I agree: This is a gray area at times. With large kitchens and open connections to family rooms, dens etc. it becomes a judgement call.

How are the obstruction configured, used etc.


----------



## north star (Sep 13, 2010)

*& & &*

peach asked:



> *the question is this: since (in addition to the receptacle **to serve the**countertop), there will be a requirement for a receptacle on the wall side as well, and, as all receptacles CAN be 5.5' above the floor, can this particular receptacle be within 12" of the countertop rather than hammer height above the floor?*
> 
> *What say you?*


 The short answer is [ IMO ] "Yes", the receptacle COULD be installed within 12" of the countertop surface,however, if that particular receptacle were installed within 12" of the countertop surface, it might look

"out-of-place" compared to the other receptacles, ...on the other wall lines. Since most electricians typically

follow a pattern of installation, wouldn't they install this particular receptacle at "hammer height" above the

floor also?

Need some more input from you peach. 

*& & &*


----------



## GHRoberts (Sep 13, 2010)

I don't think there is a code requirement that one recept cannot meet 2 requirements.

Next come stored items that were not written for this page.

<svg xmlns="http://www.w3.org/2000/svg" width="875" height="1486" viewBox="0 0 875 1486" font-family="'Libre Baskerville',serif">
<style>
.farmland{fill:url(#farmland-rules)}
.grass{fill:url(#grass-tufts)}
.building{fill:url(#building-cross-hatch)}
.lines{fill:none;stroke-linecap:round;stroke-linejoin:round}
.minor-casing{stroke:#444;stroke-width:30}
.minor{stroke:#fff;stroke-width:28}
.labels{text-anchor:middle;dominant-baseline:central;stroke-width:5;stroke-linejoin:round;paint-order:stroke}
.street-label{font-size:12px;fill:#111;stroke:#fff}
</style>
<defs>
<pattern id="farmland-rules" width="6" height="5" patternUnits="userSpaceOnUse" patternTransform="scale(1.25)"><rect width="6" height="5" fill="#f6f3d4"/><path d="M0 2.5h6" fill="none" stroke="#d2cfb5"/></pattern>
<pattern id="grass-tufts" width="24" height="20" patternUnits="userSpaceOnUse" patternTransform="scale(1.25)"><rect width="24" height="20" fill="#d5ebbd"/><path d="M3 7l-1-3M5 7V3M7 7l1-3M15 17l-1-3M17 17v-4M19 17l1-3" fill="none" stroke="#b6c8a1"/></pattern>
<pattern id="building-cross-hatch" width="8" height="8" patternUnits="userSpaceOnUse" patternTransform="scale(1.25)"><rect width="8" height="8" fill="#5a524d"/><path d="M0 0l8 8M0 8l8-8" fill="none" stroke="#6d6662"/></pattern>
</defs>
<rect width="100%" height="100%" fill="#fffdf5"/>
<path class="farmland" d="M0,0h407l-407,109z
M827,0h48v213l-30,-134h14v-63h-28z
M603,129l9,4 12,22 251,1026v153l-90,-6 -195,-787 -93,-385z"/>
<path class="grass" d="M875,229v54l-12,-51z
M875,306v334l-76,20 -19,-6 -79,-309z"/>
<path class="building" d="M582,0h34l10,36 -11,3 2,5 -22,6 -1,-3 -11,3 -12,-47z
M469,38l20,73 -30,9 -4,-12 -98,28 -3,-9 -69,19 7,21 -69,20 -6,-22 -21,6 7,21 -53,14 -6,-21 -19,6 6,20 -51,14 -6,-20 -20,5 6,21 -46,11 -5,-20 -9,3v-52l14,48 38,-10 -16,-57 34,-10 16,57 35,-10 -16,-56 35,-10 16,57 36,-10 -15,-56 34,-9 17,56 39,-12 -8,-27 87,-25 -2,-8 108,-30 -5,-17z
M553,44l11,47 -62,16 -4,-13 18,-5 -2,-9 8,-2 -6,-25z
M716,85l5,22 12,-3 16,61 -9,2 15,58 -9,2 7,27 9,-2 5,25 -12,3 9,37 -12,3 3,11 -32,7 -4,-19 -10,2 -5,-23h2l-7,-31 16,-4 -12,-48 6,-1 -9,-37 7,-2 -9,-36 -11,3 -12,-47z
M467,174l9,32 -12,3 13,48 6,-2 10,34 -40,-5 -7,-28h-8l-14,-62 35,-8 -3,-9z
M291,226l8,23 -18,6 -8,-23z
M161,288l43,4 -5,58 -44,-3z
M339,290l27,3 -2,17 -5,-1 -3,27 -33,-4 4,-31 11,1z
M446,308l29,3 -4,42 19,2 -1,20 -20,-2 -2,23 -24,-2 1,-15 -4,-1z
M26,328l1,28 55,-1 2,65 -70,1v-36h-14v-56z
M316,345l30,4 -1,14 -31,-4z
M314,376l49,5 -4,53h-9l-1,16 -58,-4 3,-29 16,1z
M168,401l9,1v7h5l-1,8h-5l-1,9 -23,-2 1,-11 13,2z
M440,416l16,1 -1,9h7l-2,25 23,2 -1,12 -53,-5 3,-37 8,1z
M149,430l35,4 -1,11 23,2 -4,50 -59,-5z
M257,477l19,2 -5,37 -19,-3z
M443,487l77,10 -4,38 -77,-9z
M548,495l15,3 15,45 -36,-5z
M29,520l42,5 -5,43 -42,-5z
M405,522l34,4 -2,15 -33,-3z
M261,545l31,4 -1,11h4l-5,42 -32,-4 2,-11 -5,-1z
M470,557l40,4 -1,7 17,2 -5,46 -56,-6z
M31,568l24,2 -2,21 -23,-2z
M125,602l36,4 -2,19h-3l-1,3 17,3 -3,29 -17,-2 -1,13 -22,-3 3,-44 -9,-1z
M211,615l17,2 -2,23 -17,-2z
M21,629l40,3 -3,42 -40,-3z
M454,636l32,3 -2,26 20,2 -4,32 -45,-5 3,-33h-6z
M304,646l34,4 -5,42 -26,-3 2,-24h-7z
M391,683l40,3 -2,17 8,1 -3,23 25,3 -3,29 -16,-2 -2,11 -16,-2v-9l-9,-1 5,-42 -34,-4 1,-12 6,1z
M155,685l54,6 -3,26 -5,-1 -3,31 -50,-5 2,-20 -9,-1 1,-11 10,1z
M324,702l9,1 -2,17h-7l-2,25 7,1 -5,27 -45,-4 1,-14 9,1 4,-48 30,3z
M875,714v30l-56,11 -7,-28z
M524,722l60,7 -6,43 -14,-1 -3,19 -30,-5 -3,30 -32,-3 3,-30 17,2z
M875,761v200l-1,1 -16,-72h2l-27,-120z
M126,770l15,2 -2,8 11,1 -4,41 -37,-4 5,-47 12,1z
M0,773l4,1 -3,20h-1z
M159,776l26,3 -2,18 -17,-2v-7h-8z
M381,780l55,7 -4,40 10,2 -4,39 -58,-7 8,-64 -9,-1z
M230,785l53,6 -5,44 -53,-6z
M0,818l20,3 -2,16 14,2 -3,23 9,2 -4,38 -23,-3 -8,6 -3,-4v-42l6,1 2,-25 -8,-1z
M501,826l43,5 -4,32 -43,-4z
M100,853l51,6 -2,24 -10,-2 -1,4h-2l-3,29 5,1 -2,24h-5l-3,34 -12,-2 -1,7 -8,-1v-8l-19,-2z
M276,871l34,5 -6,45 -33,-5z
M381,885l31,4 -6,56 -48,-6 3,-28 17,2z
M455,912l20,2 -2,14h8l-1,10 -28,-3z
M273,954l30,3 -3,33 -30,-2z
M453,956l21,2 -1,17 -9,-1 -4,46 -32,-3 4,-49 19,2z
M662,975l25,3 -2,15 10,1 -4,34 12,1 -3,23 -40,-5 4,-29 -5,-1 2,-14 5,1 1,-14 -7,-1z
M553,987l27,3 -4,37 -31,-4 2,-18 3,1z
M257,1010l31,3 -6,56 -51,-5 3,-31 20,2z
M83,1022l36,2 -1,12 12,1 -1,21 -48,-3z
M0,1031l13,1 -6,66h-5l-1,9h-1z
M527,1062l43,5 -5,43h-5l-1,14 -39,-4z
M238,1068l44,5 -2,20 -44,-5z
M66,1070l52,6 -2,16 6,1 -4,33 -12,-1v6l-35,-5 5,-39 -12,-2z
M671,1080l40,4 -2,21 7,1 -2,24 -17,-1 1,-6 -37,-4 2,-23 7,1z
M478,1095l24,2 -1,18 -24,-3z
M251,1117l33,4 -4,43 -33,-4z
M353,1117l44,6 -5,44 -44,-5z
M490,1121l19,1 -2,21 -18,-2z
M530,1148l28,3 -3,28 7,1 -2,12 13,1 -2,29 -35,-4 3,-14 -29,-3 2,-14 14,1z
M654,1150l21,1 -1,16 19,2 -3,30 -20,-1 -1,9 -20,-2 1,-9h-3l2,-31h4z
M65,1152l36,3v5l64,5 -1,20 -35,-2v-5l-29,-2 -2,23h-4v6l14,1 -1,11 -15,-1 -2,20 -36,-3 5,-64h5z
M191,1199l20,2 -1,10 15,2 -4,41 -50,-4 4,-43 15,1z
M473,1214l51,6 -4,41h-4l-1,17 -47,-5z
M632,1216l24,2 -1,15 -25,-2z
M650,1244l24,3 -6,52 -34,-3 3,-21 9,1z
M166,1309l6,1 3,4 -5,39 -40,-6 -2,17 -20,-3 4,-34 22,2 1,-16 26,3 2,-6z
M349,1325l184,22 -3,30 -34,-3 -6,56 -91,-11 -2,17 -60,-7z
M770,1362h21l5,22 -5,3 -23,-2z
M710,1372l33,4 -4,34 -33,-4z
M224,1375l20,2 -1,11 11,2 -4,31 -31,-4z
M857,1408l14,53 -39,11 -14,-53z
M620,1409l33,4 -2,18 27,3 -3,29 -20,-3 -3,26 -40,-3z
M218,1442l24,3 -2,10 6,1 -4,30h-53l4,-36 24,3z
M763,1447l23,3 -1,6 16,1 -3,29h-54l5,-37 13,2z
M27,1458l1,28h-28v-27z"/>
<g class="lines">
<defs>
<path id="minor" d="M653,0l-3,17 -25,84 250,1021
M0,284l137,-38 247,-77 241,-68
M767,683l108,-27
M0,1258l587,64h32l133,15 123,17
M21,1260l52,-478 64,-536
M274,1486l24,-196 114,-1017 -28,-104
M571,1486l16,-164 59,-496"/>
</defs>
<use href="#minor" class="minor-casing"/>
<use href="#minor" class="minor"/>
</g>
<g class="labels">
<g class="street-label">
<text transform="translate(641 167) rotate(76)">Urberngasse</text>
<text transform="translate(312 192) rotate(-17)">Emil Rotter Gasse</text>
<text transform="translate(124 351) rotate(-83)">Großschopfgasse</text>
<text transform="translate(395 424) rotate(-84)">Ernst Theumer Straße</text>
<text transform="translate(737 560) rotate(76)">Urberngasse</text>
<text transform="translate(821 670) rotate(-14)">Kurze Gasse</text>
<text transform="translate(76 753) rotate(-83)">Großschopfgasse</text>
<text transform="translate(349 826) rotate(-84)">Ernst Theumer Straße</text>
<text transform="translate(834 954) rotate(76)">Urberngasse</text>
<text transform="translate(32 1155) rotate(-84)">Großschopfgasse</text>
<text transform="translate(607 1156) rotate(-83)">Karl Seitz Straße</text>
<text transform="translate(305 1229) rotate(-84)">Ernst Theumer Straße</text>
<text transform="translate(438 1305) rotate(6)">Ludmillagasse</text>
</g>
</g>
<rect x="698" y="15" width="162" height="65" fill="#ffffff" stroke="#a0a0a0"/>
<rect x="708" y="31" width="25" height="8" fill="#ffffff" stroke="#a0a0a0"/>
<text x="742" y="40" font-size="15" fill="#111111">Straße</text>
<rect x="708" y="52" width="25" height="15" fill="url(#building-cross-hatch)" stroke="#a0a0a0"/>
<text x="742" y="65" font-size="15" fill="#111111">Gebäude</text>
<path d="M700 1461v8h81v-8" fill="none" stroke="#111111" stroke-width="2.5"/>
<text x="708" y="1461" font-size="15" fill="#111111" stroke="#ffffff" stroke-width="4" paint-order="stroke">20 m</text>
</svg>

20amp counter top and the 20 amp wall recept in the dining and similar rooms. Seems doable.

I have a kitchen counter top with a bit over 2 feet of wall space before a door. My counter top recept seems to meet both requirements. (At least I hope so.)


----------



## Inspector 102 (Sep 13, 2010)

I guess I am just a dumb inspector but I view this as an issue for 210-52©(2) and with a single outlet, GFCI protected, seems to meet this requirement. I view the installation shown in the previous picture as an island and not wall space, because of the overhang created by the countertop. I have never viewed 210-52(A)(2)(3) as wall space but I can certainly see how it can be applied. I enjoy the discussions created at this site and will continue to view to see how this arguement pans out. WARNING: Don't get Peach angry


----------



## chris kennedy (Sep 13, 2010)

Yankee said:
			
		

> I don't think it is a wall if it is a cabinate. It's a cabinate with a countertop.


The NEC says it is.



> 210.52(A)(2) Wall Space. As used in this section, a wall space shall include the following:  (1)     Any space 600 mm (2 ft) or more in width (including space measured around corners) and unbroken along the floor line by doorways, fireplaces, and similar openings
> 
> (2)     The space occupied by fixed panels in exterior walls, excluding sliding panels
> 
> (3)     The space afforded by fixed room dividers such as freestanding bar-type counters or railings





			
				GHRoberts said:
			
		

> I don't think there is a code requirement that one recept cannot meet 2 requirements.


In the OP case there might be, depending on what to rooms are divided.



> 210.52(B)(2) No Other Outlets. The two or more small-appliance branch circuits specified in 210.52(B)(1) shall have no other outlets.


----------